Your assignment:
From the first line of the records through the line containing "hakikatnya diri kitalah", retype every line exactly and nothing else.

Data:
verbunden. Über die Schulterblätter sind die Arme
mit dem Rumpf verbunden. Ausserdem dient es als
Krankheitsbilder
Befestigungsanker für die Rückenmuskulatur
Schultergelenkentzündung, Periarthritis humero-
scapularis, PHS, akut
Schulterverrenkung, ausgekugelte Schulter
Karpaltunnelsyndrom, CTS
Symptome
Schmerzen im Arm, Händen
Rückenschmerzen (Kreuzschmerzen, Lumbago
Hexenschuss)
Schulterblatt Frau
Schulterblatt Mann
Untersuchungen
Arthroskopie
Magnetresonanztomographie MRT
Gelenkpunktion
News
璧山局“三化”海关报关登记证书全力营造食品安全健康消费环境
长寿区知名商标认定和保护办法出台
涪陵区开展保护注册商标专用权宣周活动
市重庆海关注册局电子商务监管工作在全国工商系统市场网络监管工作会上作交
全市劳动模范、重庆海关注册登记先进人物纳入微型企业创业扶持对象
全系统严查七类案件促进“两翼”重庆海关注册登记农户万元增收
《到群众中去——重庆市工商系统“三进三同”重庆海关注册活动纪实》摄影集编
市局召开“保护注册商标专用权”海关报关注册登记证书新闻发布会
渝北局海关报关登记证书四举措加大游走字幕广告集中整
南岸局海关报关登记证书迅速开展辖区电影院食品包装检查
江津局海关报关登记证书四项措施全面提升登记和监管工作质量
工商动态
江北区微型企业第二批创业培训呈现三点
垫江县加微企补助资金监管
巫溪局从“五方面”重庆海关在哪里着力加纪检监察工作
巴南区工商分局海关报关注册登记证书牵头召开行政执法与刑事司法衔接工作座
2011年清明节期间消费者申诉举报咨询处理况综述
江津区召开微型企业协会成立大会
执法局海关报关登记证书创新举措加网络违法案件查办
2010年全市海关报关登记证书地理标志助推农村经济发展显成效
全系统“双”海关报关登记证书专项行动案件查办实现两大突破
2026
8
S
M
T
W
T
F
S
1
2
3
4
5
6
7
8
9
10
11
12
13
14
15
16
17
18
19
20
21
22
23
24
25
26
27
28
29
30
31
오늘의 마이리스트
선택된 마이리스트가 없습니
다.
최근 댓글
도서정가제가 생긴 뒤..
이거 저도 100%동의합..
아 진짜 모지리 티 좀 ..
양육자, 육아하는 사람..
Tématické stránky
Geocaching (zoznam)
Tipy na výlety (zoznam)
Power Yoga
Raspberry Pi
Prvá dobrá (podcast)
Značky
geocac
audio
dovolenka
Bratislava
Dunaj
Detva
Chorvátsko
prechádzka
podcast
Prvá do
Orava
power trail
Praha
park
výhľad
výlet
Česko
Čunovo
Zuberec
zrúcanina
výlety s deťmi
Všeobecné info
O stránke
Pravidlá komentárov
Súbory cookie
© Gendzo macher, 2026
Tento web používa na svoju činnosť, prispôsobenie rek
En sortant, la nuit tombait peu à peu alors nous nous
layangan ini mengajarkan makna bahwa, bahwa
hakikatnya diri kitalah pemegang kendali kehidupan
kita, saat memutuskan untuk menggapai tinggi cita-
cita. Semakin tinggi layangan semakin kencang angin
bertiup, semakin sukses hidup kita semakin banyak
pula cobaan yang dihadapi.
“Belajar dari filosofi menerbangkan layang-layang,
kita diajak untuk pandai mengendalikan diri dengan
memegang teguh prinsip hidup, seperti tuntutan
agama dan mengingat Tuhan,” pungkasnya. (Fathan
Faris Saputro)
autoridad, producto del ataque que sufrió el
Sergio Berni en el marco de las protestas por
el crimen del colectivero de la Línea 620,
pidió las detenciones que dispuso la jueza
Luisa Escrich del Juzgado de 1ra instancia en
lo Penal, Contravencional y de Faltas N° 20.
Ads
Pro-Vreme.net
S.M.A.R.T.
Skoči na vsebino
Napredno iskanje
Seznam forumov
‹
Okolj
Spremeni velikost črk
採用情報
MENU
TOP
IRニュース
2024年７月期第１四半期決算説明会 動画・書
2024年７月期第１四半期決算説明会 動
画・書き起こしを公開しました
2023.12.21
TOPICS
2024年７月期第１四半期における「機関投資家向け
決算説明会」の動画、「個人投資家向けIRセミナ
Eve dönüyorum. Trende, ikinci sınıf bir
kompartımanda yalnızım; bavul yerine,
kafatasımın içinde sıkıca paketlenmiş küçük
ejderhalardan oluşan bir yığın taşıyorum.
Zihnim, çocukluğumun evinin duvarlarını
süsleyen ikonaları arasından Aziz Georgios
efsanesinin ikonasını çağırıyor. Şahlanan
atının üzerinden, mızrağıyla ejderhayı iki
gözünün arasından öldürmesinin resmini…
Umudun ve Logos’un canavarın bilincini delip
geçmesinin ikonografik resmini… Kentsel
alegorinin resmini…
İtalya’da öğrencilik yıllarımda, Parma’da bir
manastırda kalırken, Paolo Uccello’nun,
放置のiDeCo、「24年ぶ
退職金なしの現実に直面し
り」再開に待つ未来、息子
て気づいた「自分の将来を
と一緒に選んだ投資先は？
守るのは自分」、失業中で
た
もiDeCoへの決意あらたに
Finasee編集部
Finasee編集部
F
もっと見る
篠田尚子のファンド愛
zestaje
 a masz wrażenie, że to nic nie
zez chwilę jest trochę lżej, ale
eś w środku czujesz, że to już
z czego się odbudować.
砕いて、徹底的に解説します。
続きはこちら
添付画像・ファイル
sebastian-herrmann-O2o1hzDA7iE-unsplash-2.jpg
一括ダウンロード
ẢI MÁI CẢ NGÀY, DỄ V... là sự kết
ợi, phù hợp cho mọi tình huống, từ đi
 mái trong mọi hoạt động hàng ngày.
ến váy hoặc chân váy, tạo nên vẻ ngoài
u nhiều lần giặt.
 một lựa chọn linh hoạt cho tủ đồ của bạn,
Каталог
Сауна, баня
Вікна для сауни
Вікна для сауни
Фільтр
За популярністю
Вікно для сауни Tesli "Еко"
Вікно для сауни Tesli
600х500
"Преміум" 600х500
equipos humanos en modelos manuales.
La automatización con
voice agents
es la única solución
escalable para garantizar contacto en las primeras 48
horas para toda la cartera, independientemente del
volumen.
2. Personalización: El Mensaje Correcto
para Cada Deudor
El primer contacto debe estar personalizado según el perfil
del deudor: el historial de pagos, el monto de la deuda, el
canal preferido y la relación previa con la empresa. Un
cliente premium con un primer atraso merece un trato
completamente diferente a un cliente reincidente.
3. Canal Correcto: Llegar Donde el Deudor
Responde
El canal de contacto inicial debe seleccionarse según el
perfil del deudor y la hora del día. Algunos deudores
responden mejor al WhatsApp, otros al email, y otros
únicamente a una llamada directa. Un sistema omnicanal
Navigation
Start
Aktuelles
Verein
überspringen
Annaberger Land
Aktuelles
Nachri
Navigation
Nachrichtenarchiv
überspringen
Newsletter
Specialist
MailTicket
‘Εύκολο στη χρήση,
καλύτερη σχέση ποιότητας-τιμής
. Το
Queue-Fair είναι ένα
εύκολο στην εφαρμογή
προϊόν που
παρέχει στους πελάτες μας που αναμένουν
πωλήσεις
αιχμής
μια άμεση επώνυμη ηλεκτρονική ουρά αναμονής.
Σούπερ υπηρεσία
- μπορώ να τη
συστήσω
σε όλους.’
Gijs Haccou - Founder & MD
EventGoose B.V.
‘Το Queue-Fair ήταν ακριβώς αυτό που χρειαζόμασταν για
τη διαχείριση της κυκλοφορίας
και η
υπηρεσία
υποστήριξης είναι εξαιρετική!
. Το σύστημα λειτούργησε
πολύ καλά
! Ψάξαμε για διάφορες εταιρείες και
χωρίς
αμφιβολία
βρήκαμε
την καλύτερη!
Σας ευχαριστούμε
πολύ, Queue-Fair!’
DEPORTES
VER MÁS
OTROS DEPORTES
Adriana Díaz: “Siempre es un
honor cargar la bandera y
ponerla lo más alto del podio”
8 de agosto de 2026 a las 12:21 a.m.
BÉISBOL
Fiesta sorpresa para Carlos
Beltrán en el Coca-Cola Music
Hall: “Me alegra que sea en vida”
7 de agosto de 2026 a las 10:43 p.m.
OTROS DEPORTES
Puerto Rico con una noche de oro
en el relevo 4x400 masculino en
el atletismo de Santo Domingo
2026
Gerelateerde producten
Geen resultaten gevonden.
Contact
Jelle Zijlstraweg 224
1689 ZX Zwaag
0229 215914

Answer space:
verbunden. Über die Schulterblätter sind die Arme
mit dem Rumpf verbunden. Ausserdem dient es als
Krankheitsbilder
Befestigungsanker für die Rückenmuskulatur
Schultergelenkentzündung, Periarthritis humero-
scapularis, PHS, akut
Schulterverrenkung, ausgekugelte Schulter
Karpaltunnelsyndrom, CTS
Symptome
Schmerzen im Arm, Händen
Rückenschmerzen (Kreuzschmerzen, Lumbago
Hexenschuss)
Schulterblatt Frau
Schulterblatt Mann
Untersuchungen
Arthroskopie
Magnetresonanztomographie MRT
Gelenkpunktion
News
璧山局“三化”海关报关登记证书全力营造食品安全健康消费环境
长寿区知名商标认定和保护办法出台
涪陵区开展保护注册商标专用权宣周活动
市重庆海关注册局电子商务监管工作在全国工商系统市场网络监管工作会上作交
全市劳动模范、重庆海关注册登记先进人物纳入微型企业创业扶持对象
全系统严查七类案件促进“两翼”重庆海关注册登记农户万元增收
《到群众中去——重庆市工商系统“三进三同”重庆海关注册活动纪实》摄影集编
市局召开“保护注册商标专用权”海关报关注册登记证书新闻发布会
渝北局海关报关登记证书四举措加大游走字幕广告集中整
南岸局海关报关登记证书迅速开展辖区电影院食品包装检查
江津局海关报关登记证书四项措施全面提升登记和监管工作质量
工商动态
江北区微型企业第二批创业培训呈现三点
垫江县加微企补助资金监管
巫溪局从“五方面”重庆海关在哪里着力加纪检监察工作
巴南区工商分局海关报关注册登记证书牵头召开行政执法与刑事司法衔接工作座
2011年清明节期间消费者申诉举报咨询处理况综述
江津区召开微型企业协会成立大会
执法局海关报关登记证书创新举措加网络违法案件查办
2010年全市海关报关登记证书地理标志助推农村经济发展显成效
全系统“双”海关报关登记证书专项行动案件查办实现两大突破
2026
8
S
M
T
W
T
F
S
1
2
3
4
5
6
7
8
9
10
11
12
13
14
15
16
17
18
19
20
21
22
23
24
25
26
27
28
29
30
31
오늘의 마이리스트
선택된 마이리스트가 없습니
다.
최근 댓글
도서정가제가 생긴 뒤..
이거 저도 100%동의합..
아 진짜 모지리 티 좀 ..
양육자, 육아하는 사람..
Tématické stránky
Geocaching (zoznam)
Tipy na výlety (zoznam)
Power Yoga
Raspberry Pi
Prvá dobrá (podcast)
Značky
geocac
audio
dovolenka
Bratislava
Dunaj
Detva
Chorvátsko
prechádzka
podcast
Prvá do
Orava
power trail
Praha
park
výhľad
výlet
Česko
Čunovo
Zuberec
zrúcanina
výlety s deťmi
Všeobecné info
O stránke
Pravidlá komentárov
Súbory cookie
© Gendzo macher, 2026
Tento web používa na svoju činnosť, prispôsobenie rek
En sortant, la nuit tombait peu à peu alors nous nous
layangan ini mengajarkan makna bahwa, bahwa
hakikatnya diri kitalah pemegang kendali kehidupan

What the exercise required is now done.